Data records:
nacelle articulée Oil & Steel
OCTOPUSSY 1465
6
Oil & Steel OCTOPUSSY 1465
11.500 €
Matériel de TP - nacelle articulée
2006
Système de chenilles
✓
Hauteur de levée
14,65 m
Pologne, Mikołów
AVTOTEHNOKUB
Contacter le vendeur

- Task details: Print every line of the data above without changing anything, in the same order.

- Task solution:
nacelle articulée Oil & Steel
OCTOPUSSY 1465
6
Oil & Steel OCTOPUSSY 1465
11.500 €
Matériel de TP - nacelle articulée
2006
Système de chenilles
✓
Hauteur de levée
14,65 m
Pologne, Mikołów
AVTOTEHNOKUB
Contacter le vendeur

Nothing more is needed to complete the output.